A taxa de referência para a moeda única mantém-se assim em 2,25% após a subida em junho, quando novo disparo na cotação internacional do petróleo precipitou uma reação no imediato da autoridade monetária europeia. À altura, a presidente do BCE rejeitou que se tivesse tratado de uma subida ‘de segurança’.
Desde então, a situação no Médio Oriente não evoluiu de forma favorável, com o memorando de entendimento entre norte-americanos e iranianos já rasgado e uma escalada na troca de fogo entre as duas partes, ainda que sem atingir o nível da primeira ronda de hostilidades.
Contudo, o preço do barril de petróleo não reagiu de forma tão exacerbada como em março, mantendo-se abaixo dos 100 dólares (87,6 euros) e sobretudo na faixa dos 80 a 90 dólares (70,1 a 78,9 euros), um cenário compatível com o baseline projetado pelo BCE na mais recente atualização das projeções macro, em junho.

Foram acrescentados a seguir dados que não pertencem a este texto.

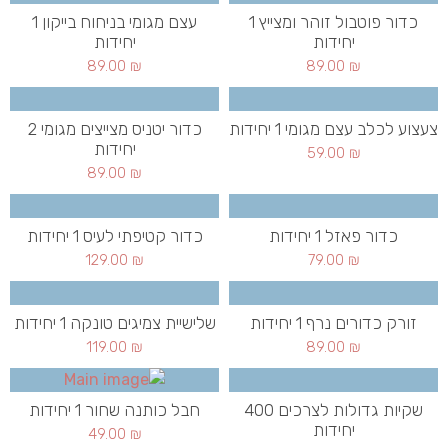
כדור פוטבול זוהר ומצייץ 1
עצם מגומי בניחוח בייקון 1
יחידות
יחידות
89.00
₪
89.00
₪
צעצוע לכלב עצם מגומי 1 יחידות
כדור יטניס מצייצים מגומי 2
יחידות
59.00
₪
89.00
₪
כדור פאזל 1 יחידות
כדור קטיפתי לעיס 1 יחידות
129.00
₪
79.00
₪
זורק כדורים נרף 1 יחידות
שלישיית צמיגים טונקה 1 יחידות
119.00
₪
89.00
₪
שקיות גדולות לצרכים 400
חבל כותנה שחור 1 יחידות
יחידות
49.00
₪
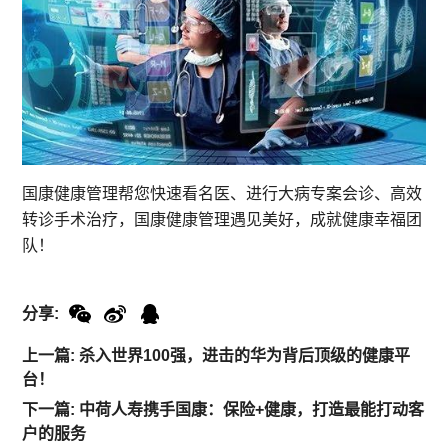
国康健康管理帮您快速看名医、进行大病专案会诊、高效
转诊手术治疗，国康健康管理遇见美好，成就健康幸福团
队！
分享:
上一篇: 杀入世界100强，进击的华为背后顶级的健康平
台！
下一篇: 中荷人寿携手国康：保险+健康，打造最能打动客
户的服务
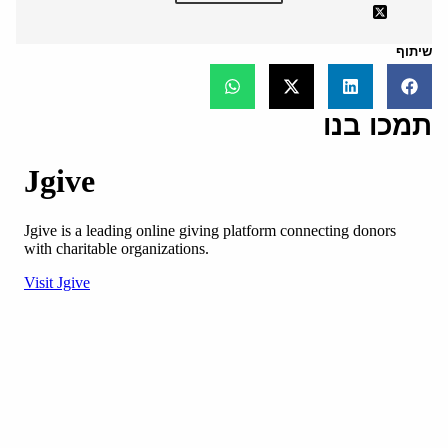
שיתוף
תמכו בנו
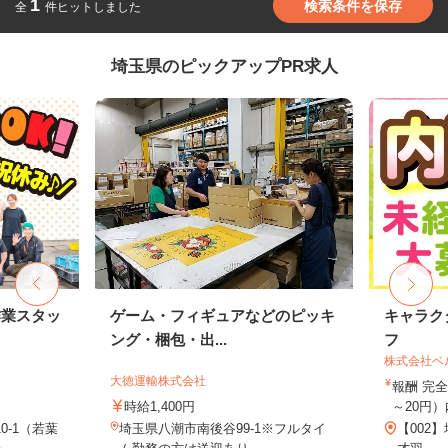
1
検索条件を保存
全
件ヒットしました
埼玉県のピックアップPR求人
作業スタッ
ゲーム・フィギュアなどのピッキ
キャラク
ング・梱包・出...
フ
株式会社ベ
大徳運輸株式会社
報酬 完全
時給1,400円
～20円）
0-1（若葉
埼玉県八潮市南後谷99‐1※フルタイ
【002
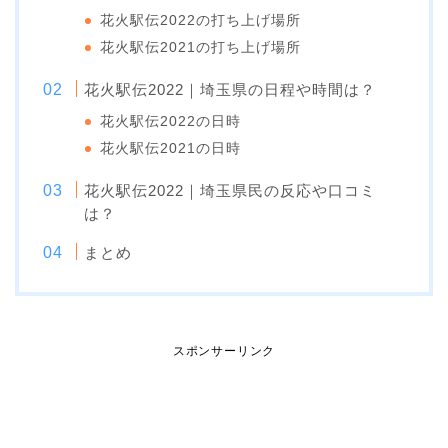
花火駅伝2022の打ち上げ場所
花火駅伝2021の打ち上げ場所
花火駅伝2022｜埼玉県の日程や時間は？
花火駅伝2022の日時
花火駅伝2021の日時
花火駅伝2022｜埼玉県民の反応や口コミ
は？
まとめ
スポンサーリンク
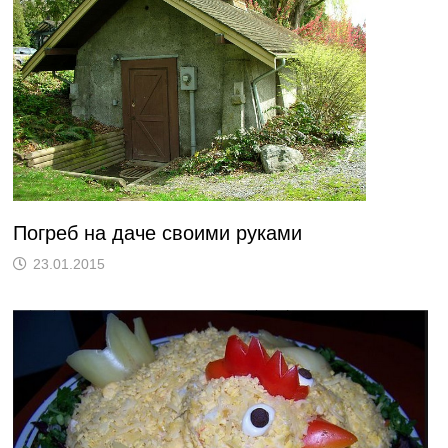
Погреб на даче своими руками
23.01.2015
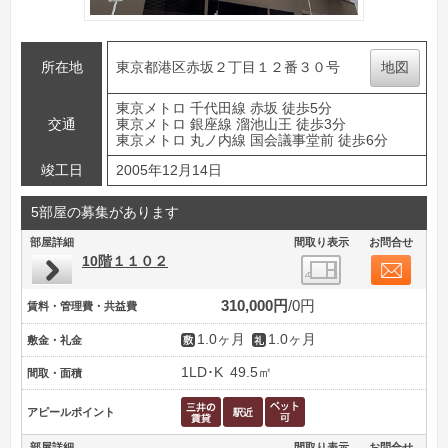
所在地
東京都港区赤坂２丁目１２番３０号
地図
東京メトロ 千代田線 赤坂 徒歩5分
交通
東京メトロ 銀座線 溜池山王 徒歩3分
東京メトロ 丸ノ内線 国会議事堂前 徒歩6分
竣工日
2005年12月14日
5部屋の募集があります
部屋詳細
間取り表示
お問合せ
10階１１０２
310,000円
0円
賃料・管理費・共益費
1.0ヶ月
1.0ヶ月
敷金・礼金
1LD･K
49.5㎡
間取・面積
アピールポイント
部屋詳細
間取り表示
お問合せ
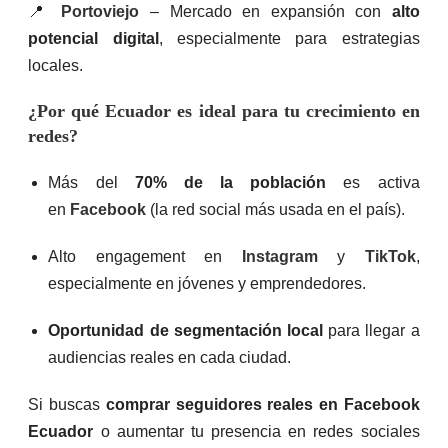
📍
Portoviejo
– Mercado en expansión con
alto
potencial digital
, especialmente para estrategias
locales.
¿Por qué Ecuador es ideal para tu crecimiento en
redes?
Más del
70% de la población
es activa
en
Facebook
(la red social más usada en el país).
Alto engagement en
Instagram
y
TikTok
,
especialmente en jóvenes y emprendedores.
Oportunidad de segmentación local
para llegar a
audiencias reales en cada ciudad.
Si buscas
comprar seguidores reales en Facebook
Ecuador
o aumentar tu presencia en redes sociales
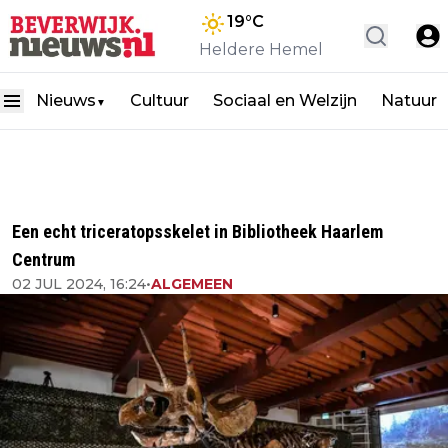
19
°C
Heldere Hemel
Nieuws
Cultuur
Sociaal en Welzijn
Natuur
▼
Een echt triceratopsskelet in Bibliotheek Haarlem
Centrum
02 JUL 2024, 16:24
•
ALGEMEEN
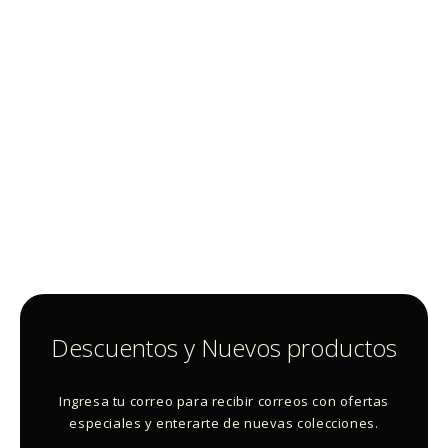
Descuentos y Nuevos productos
Ingresa tu correo para recibir correos con ofertas
especiales y enterarte de nuevas colecciones.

Isso mesmo é reconhecido na nota de imprensa que informou da decisão, que fala em perspetivas “voláteis” para a energia, mas “próximo do cenário base das projeções de junho e bem acima dos níveis registados antes do conflito”.
Recorde-se que a leitura mais recente da inflação mostrou uma desaceleração entre os 3,2% registados em maio e os 2,8% de junho, com a componente energética a abrandar também de 10,8% para 8,5%.
Na mesma linha, também o indicador subjacente, que descarta as categorias energética e alimentar, caiu de 2,6% para 2,4% em termos homólogos, reforçando a ideia de que a tendência implícita dos preços na zona euro é de queda.
A atenção dos investidores estará assim colocada na conferência de imprensa que se segue, em busca de sinais quanto às próximas decisões. O mercado inclina-se com elevada probabilidade para nova subida em setembro, sobretudo se a tensão entre EUA e Irão continuar sem uma resolução pacífica, mas é expectável que Christine Lagarde reforce a necessidade de manter a dependência dos dados.
A nota do BCE, de resto, exclui quaisquer compromissos com trajetórias pré-definidas para os juros, reforçando a “abordagem reunião a reunião” e a “boa posição do Conselho para navegar a incerteza causada pelo conflito”.